Chart comprehension data:
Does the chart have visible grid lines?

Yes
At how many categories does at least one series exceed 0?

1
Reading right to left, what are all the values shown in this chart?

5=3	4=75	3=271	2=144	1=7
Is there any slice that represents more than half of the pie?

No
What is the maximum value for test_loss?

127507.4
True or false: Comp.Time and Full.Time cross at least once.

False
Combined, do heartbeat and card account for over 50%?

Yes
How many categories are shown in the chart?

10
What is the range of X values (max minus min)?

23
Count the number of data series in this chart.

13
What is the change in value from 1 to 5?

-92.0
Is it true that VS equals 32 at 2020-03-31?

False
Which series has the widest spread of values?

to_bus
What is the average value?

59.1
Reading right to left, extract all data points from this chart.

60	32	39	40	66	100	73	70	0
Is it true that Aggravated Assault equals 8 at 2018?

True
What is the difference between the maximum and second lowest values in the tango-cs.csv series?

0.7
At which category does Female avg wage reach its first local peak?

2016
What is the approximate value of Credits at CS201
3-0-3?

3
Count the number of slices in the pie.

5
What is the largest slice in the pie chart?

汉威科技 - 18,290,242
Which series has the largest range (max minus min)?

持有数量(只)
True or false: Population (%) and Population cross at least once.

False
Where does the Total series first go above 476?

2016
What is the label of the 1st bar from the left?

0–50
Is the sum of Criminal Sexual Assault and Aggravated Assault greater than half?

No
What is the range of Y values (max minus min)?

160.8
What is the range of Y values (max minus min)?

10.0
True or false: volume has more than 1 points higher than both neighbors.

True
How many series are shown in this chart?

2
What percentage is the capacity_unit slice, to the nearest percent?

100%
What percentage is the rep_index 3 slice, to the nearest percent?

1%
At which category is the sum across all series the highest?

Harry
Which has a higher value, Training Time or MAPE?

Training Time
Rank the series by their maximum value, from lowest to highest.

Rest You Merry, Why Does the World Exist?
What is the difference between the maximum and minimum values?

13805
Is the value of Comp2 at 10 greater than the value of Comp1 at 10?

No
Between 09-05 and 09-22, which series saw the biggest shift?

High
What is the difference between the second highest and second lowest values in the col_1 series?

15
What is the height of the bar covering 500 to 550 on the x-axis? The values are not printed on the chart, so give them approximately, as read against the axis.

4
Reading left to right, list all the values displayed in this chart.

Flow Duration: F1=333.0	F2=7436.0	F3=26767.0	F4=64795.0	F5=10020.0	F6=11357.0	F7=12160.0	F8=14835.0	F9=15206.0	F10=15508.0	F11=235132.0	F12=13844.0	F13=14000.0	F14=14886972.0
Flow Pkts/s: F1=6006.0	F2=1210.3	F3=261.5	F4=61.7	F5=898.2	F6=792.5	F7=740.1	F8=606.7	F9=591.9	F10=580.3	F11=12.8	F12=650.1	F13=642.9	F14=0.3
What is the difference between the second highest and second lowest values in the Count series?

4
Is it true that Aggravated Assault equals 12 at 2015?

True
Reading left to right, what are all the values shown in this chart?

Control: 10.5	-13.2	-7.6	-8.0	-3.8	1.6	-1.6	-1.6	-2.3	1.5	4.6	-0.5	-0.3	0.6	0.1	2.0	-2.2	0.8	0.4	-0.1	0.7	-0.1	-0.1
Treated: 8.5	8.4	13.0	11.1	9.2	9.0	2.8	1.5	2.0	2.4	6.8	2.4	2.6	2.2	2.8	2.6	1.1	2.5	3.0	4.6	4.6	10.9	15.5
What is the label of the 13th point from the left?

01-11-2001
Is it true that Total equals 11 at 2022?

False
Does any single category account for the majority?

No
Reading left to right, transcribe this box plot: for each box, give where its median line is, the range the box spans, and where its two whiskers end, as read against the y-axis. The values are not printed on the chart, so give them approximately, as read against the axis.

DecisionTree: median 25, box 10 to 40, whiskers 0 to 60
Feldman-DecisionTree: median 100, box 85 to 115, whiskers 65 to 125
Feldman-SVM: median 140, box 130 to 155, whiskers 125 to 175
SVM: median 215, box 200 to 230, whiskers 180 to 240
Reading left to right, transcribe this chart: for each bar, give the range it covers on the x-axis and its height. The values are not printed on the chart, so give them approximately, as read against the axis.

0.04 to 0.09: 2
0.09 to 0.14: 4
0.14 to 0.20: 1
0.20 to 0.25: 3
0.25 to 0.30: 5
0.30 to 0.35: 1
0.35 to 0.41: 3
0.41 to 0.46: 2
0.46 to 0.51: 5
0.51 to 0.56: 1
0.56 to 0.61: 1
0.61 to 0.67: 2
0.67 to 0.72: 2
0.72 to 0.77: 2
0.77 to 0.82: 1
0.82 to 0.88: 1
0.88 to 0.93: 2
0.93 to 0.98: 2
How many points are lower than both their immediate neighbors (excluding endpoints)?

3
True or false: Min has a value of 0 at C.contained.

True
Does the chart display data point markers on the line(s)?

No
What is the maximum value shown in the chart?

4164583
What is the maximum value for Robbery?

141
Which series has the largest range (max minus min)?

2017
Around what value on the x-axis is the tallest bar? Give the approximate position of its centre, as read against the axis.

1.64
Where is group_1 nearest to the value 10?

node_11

Task goal: Can you turn all of the material above into a Markdown table with the columns Row and Line, numbering each non-blank line in order and omitting the blank ones?

Task answer:
| Row | Line |
|---|---|
| 1 | Does the chart have visible grid lines? |
| 2 | Yes |
| 3 | At how many categories does at least one series exceed 0? |
| 4 | 1 |
| 5 | Reading right to left, what are all the values shown in this chart? |
| 6 | 5=3	4=75	3=271	2=144	1=7 |
| 7 | Is there any slice that represents more than half of the pie? |
| 8 | No |
| 9 | What is the maximum value for test_loss? |
| 10 | 127507.4 |
| 11 | True or false: Comp.Time and Full.Time cross at least once. |
| 12 | False |
| 13 | Combined, do heartbeat and card account for over 50%? |
| 14 | Yes |
| 15 | How many categories are shown in the chart? |
| 16 | 10 |
| 17 | What is the range of X values (max minus min)? |
| 18 | 23 |
| 19 | Count the number of data series in this chart. |
| 20 | 13 |
| 21 | What is the change in value from 1 to 5? |
| 22 | -92.0 |
| 23 | Is it true that VS equals 32 at 2020-03-31? |
| 24 | False |
| 25 | Which series has the widest spread of values? |
| 26 | to_bus |
| 27 | What is the average value? |
| 28 | 59.1 |
| 29 | Reading right to left, extract all data points from this chart. |
| 30 | 60	32	39	40	66	100	73	70	0 |
| 31 | Is it true that Aggravated Assault equals 8 at 2018? |
| 32 | True |
| 33 | What is the difference between the maximum and second lowest values in the tango-cs.csv series? |
| 34 | 0.7 |
| 35 | At which category does Female avg wage reach its first local peak? |
| 36 | 2016 |
| 37 | What is the approximate value of Credits at CS201 |
| 38 | 3-0-3? |
| 39 | 3 |
| 40 | Count the number of slices in the pie. |
| 41 | 5 |
| 42 | What is the largest slice in the pie chart? |
| 43 | 汉威科技 - 18,290,242 |
| 44 | Which series has the largest range (max minus min)? |
| 45 | 持有数量(只) |
| 46 | True or false: Population (%) and Population cross at least once. |
| 47 | False |
| 48 | Where does the Total series first go above 476? |
| 49 | 2016 |
| 50 | What is the label of the 1st bar from the left? |
| 51 | 0–50 |
| 52 | Is the sum of Criminal Sexual Assault and Aggravated Assault greater than half? |
| 53 | No |
| 54 | What is the range of Y values (max minus min)? |
| 55 | 160.8 |
| 56 | What is the range of Y values (max minus min)? |
| 57 | 10.0 |
| 58 | True or false: volume has more than 1 points higher than both neighbors. |
| 59 | True |
| 60 | How many series are shown in this chart? |
| 61 | 2 |
| 62 | What percentage is the capacity_unit slice, to the nearest percent? |
| 63 | 100% |
| 64 | What percentage is the rep_index 3 slice, to the nearest percent? |
| 65 | 1% |
| 66 | At which category is the sum across all series the highest? |
| 67 | Harry |
| 68 | Which has a higher value, Training Time or MAPE? |
| 69 | Training Time |
| 70 | Rank the series by their maximum value, from lowest to highest. |
| 71 | Rest You Merry, Why Does the World Exist? |
| 72 | What is the difference between the maximum and minimum values? |
| 73 | 13805 |
| 74 | Is the value of Comp2 at 10 greater than the value of Comp1 at 10? |
| 75 | No |
| 76 | Between 09-05 and 09-22, which series saw the biggest shift? |
| 77 | High |
| 78 | What is the difference between the second highest and second lowest values in the col_1 series? |
| 79 | 15 |
| 80 | What is the height of the bar covering 500 to 550 on the x-axis? The values are not printed on the chart, so give them approximately, as read against the axis. |
| 81 | 4 |
| 82 | Reading left to right, list all the values displayed in this chart. |
| 83 | Flow Duration: F1=333.0	F2=7436.0	F3=26767.0	F4=64795.0	F5=10020.0	F6=11357.0	F7=12160.0	F8=14835.0	F9=15206.0	F10=15508.0	F11=235132.0	F12=13844.0	F13=14000.0	F14=14886972.0 |
| 84 | Flow Pkts/s: F1=6006.0	F2=1210.3	F3=261.5	F4=61.7	F5=898.2	F6=792.5	F7=740.1	F8=606.7	F9=591.9	F10=580.3	F11=12.8	F12=650.1	F13=642.9	F14=0.3 |
| 85 | What is the difference between the second highest and second lowest values in the Count series? |
| 86 | 4 |
| 87 | Is it true that Aggravated Assault equals 12 at 2015? |
| 88 | True |
| 89 | Reading left to right, what are all the values shown in this chart? |
| 90 | Control: 10.5	-13.2	-7.6	-8.0	-3.8	1.6	-1.6	-1.6	-2.3	1.5	4.6	-0.5	-0.3	0.6	0.1	2.0	-2.2	0.8	0.4	-0.1	0.7	-0.1	-0.1 |
| 91 | Treated: 8.5	8.4	13.0	11.1	9.2	9.0	2.8	1.5	2.0	2.4	6.8	2.4	2.6	2.2	2.8	2.6	1.1	2.5	3.0	4.6	4.6	10.9	15.5 |
| 92 | What is the label of the 13th point from the left? |
| 93 | 01-11-2001 |
| 94 | Is it true that Total equals 11 at 2022? |
| 95 | False |
| 96 | Does any single category account for the majority? |
| 97 | No |
| 98 | Reading left to right, transcribe this box plot: for each box, give where its median line is, the range the box spans, and where its two whiskers end, as read against the y-axis. The values are not printed on the chart, so give them approximately, as read against the axis. |
| 99 | DecisionTree: median 25, box 10 to 40, whiskers 0 to 60 |
| 100 | Feldman-DecisionTree: median 100, box 85 to 115, whiskers 65 to 125 |
| 101 | Feldman-SVM: median 140, box 130 to 155, whiskers 125 to 175 |
| 102 | SVM: median 215, box 200 to 230, whiskers 180 to 240 |
| 103 | Reading left to right, transcribe this chart: for each bar, give the range it covers on the x-axis and its height. The values are not printed on the chart, so give them approximately, as read against the axis. |
| 104 | 0.04 to 0.09: 2 |
| 105 | 0.09 to 0.14: 4 |
| 106 | 0.14 to 0.20: 1 |
| 107 | 0.20 to 0.25: 3 |
| 108 | 0.25 to 0.30: 5 |
| 109 | 0.30 to 0.35: 1 |
| 110 | 0.35 to 0.41: 3 |
| 111 | 0.41 to 0.46: 2 |
| 112 | 0.46 to 0.51: 5 |
| 113 | 0.51 to 0.56: 1 |
| 114 | 0.56 to 0.61: 1 |
| 115 | 0.61 to 0.67: 2 |
| 116 | 0.67 to 0.72: 2 |
| 117 | 0.72 to 0.77: 2 |
| 118 | 0.77 to 0.82: 1 |
| 119 | 0.82 to 0.88: 1 |
| 120 | 0.88 to 0.93: 2 |
| 121 | 0.93 to 0.98: 2 |
| 122 | How many points are lower than both their immediate neighbors (excluding endpoints)? |
| 123 | 3 |
| 124 | True or false: Min has a value of 0 at C.contained. |
| 125 | True |
| 126 | Does the chart display data point markers on the line(s)? |
| 127 | No |
| 128 | What is the maximum value shown in the chart? |
| 129 | 4164583 |
| 130 | What is the maximum value for Robbery? |
| 131 | 141 |
| 132 | Which series has the largest range (max minus min)? |
| 133 | 2017 |
| 134 | Around what value on the x-axis is the tallest bar? Give the approximate position of its centre, as read against the axis. |
| 135 | 1.64 |
| 136 | Where is group_1 nearest to the value 10? |
| 137 | node_11 |